Validate supply chains or face hostile state attacks ex-MI6 boss warns industry
DocuSign panel discusses cyber security threats, trust, data protection and privacy
Validate supply chains or face hostile state attacks ex-MI6 boss warns industry
Businesses need to find methods of validating their supply chains or face the risk of a hostile state threat, according to former head of MI6 Sir Alex Younger.
Younger, who spent 30 years working for the British Secret Intelligence Service (commonly known as MI6) and six years at its helm – made his comments during a virtual DocuSign panel this week, which examined cyber security, trust, data protection and privacy.
Citing last year’s SolarWinds ransomware attack – which saw the US software company fall victim to a stealth-like ransomware attack that spread through the back door to many of its private enterprise and US Government agency clients – Younger urged companies to think hard about vulnerabilities in their supply chains.
“Supply chains, and validating supply chains as a vector for cyber weakness – particularly to hostile state threats – is something that we are not thinking about enough,” he warned.
Fellow panellist Spencer Mott – chief security officer at Booking.com – added that it was time businesses unpacked the complexity of their supply chains, with an emphasis on sustainability and social responsibility.
“Picking out who you have partnerships with rather than just supply dependencies is super important,” Mott said.
Head of industry solutions for The World Economic Forum Georges De Moura added that mitigating the risk that third parties posed to the ecosystem also involved embedding security and privacy into the procurement process.
According to Mott, the complex nature of global business meant that it was not uncommon for firms to deal with third, fourth and fifth parties – at which point he added security became “an unsolvable problem” because of the volume of data and partners.
Post SolarWinds, many of the companies affected are now assuming that there are already breaches, rather than merely reacting to attacks after they are found, and Younger encouraged firms to adopt this position as default.
“It’s getting to the point now where you have to assume some form of hostile intrusion at some stage” says Younger, who added that tech will play a key role in combatting these attacks.
“The future lies in AI and ML anomaly detection and the ability to identify threats in real time and to react to them. This will come down to our capacity to use modern analytical techniques but predominately intelligent ones to deal with them,” he said.

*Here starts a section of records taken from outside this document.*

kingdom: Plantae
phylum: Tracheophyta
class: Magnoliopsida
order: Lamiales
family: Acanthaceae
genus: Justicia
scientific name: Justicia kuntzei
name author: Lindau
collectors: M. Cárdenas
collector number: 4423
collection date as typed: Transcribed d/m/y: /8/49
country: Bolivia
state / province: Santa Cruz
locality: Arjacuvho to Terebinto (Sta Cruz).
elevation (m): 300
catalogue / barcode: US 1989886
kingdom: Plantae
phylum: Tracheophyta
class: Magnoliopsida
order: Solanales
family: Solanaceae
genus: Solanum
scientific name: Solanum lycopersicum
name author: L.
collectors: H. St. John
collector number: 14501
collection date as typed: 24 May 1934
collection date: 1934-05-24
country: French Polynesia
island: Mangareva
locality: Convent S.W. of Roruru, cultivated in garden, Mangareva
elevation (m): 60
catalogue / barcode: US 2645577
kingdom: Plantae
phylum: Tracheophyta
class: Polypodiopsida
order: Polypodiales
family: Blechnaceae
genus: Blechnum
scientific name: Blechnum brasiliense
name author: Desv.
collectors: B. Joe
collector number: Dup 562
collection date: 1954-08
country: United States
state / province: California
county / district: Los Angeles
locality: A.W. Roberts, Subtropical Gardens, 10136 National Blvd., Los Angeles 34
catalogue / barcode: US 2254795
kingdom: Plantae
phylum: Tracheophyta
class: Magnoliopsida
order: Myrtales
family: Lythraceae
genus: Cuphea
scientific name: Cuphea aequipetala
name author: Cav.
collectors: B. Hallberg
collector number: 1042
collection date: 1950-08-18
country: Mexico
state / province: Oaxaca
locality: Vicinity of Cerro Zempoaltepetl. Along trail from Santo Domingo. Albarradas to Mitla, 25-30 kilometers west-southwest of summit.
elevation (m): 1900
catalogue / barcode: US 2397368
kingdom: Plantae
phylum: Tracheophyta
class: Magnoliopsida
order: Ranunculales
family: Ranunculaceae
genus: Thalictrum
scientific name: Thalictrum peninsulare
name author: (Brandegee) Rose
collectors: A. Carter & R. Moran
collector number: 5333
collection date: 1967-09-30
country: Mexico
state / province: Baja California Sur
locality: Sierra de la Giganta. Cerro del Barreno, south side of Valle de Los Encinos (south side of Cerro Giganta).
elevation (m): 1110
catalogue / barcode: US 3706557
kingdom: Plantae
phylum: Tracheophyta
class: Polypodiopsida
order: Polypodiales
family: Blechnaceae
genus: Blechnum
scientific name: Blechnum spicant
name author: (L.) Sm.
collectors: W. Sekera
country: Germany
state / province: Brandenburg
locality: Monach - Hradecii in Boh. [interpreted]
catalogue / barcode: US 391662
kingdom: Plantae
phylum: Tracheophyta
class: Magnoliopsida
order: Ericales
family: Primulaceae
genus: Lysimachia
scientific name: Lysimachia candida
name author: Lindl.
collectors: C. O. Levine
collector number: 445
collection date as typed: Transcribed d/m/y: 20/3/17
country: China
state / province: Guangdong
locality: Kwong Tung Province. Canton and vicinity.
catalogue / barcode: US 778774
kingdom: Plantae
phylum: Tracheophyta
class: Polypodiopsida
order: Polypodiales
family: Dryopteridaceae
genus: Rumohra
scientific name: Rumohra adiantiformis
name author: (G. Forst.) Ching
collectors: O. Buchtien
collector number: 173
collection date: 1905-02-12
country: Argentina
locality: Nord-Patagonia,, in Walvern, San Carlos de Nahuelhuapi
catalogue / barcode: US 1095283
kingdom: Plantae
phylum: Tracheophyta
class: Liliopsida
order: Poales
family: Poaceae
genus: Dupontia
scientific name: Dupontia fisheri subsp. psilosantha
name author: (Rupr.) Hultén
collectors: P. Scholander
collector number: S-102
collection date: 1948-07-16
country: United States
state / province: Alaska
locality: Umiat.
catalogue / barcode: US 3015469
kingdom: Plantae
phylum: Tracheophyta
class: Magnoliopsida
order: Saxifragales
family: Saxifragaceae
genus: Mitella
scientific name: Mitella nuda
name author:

During the panel session, Younger said that the majority of these ransomware attacks came from Russia – as well as “other states that don’t share our values and are generally authoritarian in nature.”
He added: “If these attacks are not actively supported by the host security authorities they at least tend to turn a blind eye to them.
Even by allowing these attacks to passively continue Russia was “tweaking at the West” and ransomware attacks would only ease with the backing from hostile state governments, he added.
“Russia has formidable security capabilities – I know better than most – and they could crack down, but they don’t. They need to be incentivised to do so as President Biden has demonstrated in his talks with Putin,” he added.
Younger also believes that industry should be made aware of what he refers to as “the power play between China and the rest of the world”.
While in office the former spy was vocal in his concern about Huawei’s role in the UK’s 5G network.
“People in the commercial environment need to understand the big power competition that is going on in cyberspace that, at its most prosaic level, is going to force people to choose between a Chinese infrastructure and a rest-of-the world infrastructure,” he says.
“It is also the place where great power competitions are being conducted in cyberspace now, as we speak, below the threshold of war,” he warned.
Other threats on the horizon, according to Younger, are the ones we can’t yet fully comprehend. “Some tech trends are exacerbating this and quantum computing will be chief among them when it comes online,” he added.
The challenge for today’s intelligence officers operating in the field, according to the former spy, is being able to operate in both the physical and digital worlds.
“The lazy narrative was that our job was going to be replaced by data or AI or whatever it might be. But the reality is far more subtle and interesting – our lives are lived half in the physical and half in the virtual world,” he said.
“When you operate as an intelligence officer, you hide in plain sight, the challenge now is to learn how to do that in the digital world as we prosecute our mission to keep our citizens safe,” Younger added.
The long-serving former MI6 chief – who retired from the service last year – now advises leaders on matters of security and digital resilience.
When asked by the session’s chair, DocuSign’s head of security and trust Emily Heath, what kept Younger awake at night when he was running MI6 he replied that while terrorism and disinformation campaigns were a concern, as a leader his biggest worry was making sure the service remained successful in the digital age.
“It’s far more challenging to transform a successful organisation than an unsuccessful one.
“We are one of the best intelligent services in the world, but the reality is that the advent of digitisation and globalisation fundamentally changes the rules and you need to get the memo on that. And you need to get it before your opponents. That is a serious leadership challenge.”